Nelto defende que uma zona franca no DF e entorno ajudaria a criar um polo industrial com impacto econômico e social em toda a região Centro-Oeste. “Representaria, mais que isso, um primeiro grande movimento em direção à retomada do nosso processo de desenvolvimento, baseado na produção, no emprego e na renda, há tanto tempo aguardado por todos os brasileiros”, afirmou.
Críticas ao projeto e ameaça a ZFM
Já para o ex-deputado Marcelo Ramos (PT), a criação de uma zona franca no centro do país coloca em risco a Zona Franca de Manaus. Em suas redes sociais, ele criticou a aprovação do projeto sem reação dos parlamentares do Amazonas.
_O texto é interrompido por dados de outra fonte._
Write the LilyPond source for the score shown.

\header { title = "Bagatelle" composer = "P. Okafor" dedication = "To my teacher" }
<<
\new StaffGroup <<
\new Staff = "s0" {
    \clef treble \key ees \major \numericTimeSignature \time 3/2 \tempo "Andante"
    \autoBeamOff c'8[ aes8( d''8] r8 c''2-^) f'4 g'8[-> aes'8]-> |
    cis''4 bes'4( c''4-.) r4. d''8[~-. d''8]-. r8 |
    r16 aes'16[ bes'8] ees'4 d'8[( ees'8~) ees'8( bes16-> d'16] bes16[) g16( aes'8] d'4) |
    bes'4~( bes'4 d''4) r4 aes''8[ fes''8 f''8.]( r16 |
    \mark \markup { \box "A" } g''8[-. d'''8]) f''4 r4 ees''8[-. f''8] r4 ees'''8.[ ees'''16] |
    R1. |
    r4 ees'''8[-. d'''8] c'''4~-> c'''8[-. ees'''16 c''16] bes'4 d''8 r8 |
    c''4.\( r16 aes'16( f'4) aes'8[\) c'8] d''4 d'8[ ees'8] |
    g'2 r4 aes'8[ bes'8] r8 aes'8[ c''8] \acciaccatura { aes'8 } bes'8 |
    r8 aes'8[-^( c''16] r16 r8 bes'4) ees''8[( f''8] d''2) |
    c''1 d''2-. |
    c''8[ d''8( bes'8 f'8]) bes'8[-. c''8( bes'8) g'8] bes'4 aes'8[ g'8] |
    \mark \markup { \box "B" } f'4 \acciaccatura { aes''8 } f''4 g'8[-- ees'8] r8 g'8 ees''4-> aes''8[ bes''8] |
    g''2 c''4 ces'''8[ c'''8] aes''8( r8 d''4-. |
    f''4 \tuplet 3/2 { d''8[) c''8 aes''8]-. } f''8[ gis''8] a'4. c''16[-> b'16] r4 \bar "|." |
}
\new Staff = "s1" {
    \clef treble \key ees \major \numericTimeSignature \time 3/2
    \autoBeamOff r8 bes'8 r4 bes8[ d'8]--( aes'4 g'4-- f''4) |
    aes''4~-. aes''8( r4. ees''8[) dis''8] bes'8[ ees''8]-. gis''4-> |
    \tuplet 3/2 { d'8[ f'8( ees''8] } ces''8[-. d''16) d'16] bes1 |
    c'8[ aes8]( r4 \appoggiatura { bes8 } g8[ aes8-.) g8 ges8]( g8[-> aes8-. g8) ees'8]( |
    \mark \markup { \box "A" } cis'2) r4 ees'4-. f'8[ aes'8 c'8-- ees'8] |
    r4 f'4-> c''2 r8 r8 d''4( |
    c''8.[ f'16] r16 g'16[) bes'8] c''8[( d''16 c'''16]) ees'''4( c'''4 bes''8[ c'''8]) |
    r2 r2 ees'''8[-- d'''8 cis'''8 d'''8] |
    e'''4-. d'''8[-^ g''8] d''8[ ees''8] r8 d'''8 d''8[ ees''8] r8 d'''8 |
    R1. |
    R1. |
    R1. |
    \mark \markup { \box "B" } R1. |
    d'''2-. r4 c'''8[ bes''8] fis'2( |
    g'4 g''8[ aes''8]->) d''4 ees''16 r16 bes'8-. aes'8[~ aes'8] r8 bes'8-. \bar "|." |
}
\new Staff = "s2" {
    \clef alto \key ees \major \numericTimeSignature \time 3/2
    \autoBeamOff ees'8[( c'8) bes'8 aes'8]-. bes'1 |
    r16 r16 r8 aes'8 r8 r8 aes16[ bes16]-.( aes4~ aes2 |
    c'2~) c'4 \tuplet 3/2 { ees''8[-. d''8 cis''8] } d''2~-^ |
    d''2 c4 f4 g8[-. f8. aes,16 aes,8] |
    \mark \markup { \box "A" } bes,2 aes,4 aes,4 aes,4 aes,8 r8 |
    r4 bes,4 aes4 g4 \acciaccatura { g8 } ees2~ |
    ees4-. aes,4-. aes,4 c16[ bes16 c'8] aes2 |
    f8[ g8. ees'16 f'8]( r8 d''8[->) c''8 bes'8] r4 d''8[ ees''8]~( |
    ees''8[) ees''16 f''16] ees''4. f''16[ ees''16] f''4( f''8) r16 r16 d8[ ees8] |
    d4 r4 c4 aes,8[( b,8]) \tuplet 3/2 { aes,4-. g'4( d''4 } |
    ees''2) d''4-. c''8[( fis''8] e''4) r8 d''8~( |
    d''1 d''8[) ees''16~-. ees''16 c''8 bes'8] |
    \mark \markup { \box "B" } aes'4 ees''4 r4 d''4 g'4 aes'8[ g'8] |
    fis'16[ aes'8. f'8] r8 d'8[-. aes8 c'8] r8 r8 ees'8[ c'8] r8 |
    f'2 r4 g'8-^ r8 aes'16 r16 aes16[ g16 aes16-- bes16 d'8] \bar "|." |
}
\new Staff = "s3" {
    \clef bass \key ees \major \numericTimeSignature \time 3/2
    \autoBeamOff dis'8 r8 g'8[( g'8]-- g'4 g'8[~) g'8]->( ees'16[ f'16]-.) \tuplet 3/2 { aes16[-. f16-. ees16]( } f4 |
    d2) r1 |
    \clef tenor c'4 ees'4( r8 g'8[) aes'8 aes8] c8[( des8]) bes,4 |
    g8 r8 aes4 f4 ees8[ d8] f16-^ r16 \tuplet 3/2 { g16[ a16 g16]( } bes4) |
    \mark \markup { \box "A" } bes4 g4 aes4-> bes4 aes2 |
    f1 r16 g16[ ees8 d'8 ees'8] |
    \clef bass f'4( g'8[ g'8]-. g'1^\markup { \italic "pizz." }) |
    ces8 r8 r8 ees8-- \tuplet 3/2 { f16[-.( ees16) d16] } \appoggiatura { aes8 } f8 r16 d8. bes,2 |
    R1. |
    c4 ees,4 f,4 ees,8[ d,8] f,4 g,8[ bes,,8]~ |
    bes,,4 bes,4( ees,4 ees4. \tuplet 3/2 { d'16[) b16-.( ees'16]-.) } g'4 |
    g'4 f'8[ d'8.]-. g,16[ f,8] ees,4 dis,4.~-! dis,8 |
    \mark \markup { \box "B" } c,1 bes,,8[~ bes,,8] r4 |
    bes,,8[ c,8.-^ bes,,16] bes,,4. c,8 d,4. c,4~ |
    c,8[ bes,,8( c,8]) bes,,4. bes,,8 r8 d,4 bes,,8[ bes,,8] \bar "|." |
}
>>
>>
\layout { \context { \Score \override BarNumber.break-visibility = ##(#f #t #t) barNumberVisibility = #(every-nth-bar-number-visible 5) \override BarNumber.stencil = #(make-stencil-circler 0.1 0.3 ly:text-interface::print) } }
“Criar uma outra zona franca na área central do País é acabar com a nossa zona franca. E isso foi aprovado sem que ninguém falasse nada”, disse o ex-deputado, que hoje é consultor em Brasília.
Segundo Ramos, a proposta prejudica a ZFM por vários motivos. “Se o Distrito Federal, Goiás e o Entorno, que estão muito mais no centro do Brasil e mais próximos dos mercados consumidores, com ligação rodoviária com os outros estados e infraestrutura logística melhor que a nossa, tiverem os mesmos incentivos fiscais que Manaus, toda a indústria sairá de Manaus e se instalará lá porque os custos serão muito menores”, alertou.
O deputado federal Pauderney Avelino (União Brasil) afirmou que pretende ser o relator do projeto na Comissão de Finanças e Tributação, da qual é membro.
Ele questiona a viabilidade do projeto. “Vou esperar o projeto que cria uma nova zona franca no Distrito Federal chegar à Comissão para pedir a relatoria da matéria. Além de não haver previsão orçamentária para essa renúncia fiscal, o projeto não está em acordo com a Lei de Responsabilidade Fiscal”, afirmou.
Na Câmara Municipal de Manaus, o vereador Rodrigo Sá (PP) também se posicionou contra a proposta. Ele destacou que a ZFM é essencial para o desenvolvimento da cidade e do estado. “Qualquer tentativa de replicar esse modelo em outra região significará perda de empregos, queda de arrecadação e menos recursos para áreas essenciais como saúde, educação e segurança”, disse.
Durante o discurso, o vereador Diego Afonso (União Brasil) também defendeu a Zona Franca e os trabalhadores do Polo Industrial.
“São esses milhares de empregos que garantem o sustento diário da população manauara, especialmente do operário do Distrito Industrial. Todos esses ataques que os demais estados fazem ao nosso modelo precisam ser combatidos por nós, que representamos os trabalhadores do Polo Industrial de Manaus”, declarou.